Chris Townsend marks the fourtieth anniversary of a revolutionary new fabric, and the thirtieth anniversary of Polartec.

Forty years ago a fabric was launched that transformed what we wear in the outdoors. The company that made that fabric was called Malden Mills and it called this new material PolarFleece. Soon there was a whole family of fabrics. Thirty years ago Polartec became the overall name for this collection of specialist outdoor materials. To celebrate this anniversary Polartec is running a campaign called Peaking Since ’91 “a look back at 30 years of textile innovation by celebrating the partners, products, and people at the core of the outdoor lifestyle”.

Before synthetic fleece arrived wool was the standard for  insulation. Fleece however was lighter for the warmth, much faster drying when wet, and far more durable. The precursor to fleece was fibre-pile, a shaggy synthetic material with much the same properties but which wasn’t as soft and quickly looked scruffy. Fibre-pile was functional but not attractive. It only came in dull colours too. Fleece was smarter, neater and quickly available in many bright colours.

Patagonia 1985 catalogue

Fleece came from a collaboration between Malden Mills and Patagonia, which Malden Mills supplied with fibre-pile. When Patagonia wanted a softer, smarter alternative Malden Mills came up with a double-faced polyester fabric, the first fleece. Patagonia called this Synchilla and produced the first garments in 1981. Other companies used Malden Mills PolarFleece name. Within a decade fleece had replaced wool and fibre-pile as the main material for warmwear and just about every outdoor clothing company was making fleece garments.
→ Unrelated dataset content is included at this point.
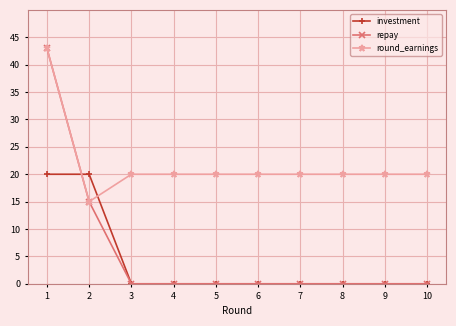

How many categories are shown in the chart?

10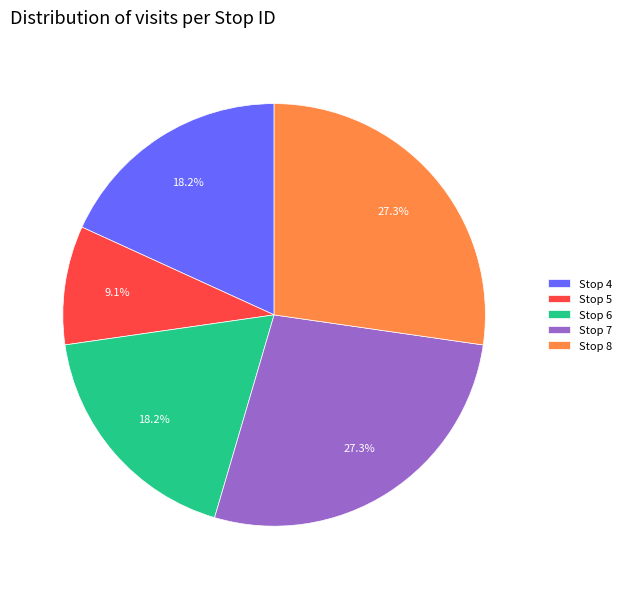

Which slice is the smallest?

Stop 5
Fleece didn’t just revolutionise outdoor clothing. It rapidly spread from the outdoors into high street shops and general casual wear. In fact, it became so important that Time Magazine chose Polartec as one of the 100 Great Things of the 20th century.

Patagonia recycled fleece

In the thirty years Polartec has been around it has developed many new materials from wicking polyester for base layers (Power Dry) through to synthetic insulation (Polartec Alpha) and waterproof/breathable fabrics (NeoShell).  Polartec has also become a leader in post-consumer recycling. The first fleece made from recycled plastic bottles was launched in 1993 and to date Polartec has recycled over 1.8 billion plastic bottles. Most recently Polartec has reduced micro-fibre shedding during washing by over five times with its latest fleece, Power Air.

It all began with fleece though. And fleece is still hugely successful. I expect just about everybody who reads this has at least one fleece garment. We all owe much to Malden Mills/Polartec and Patagonia.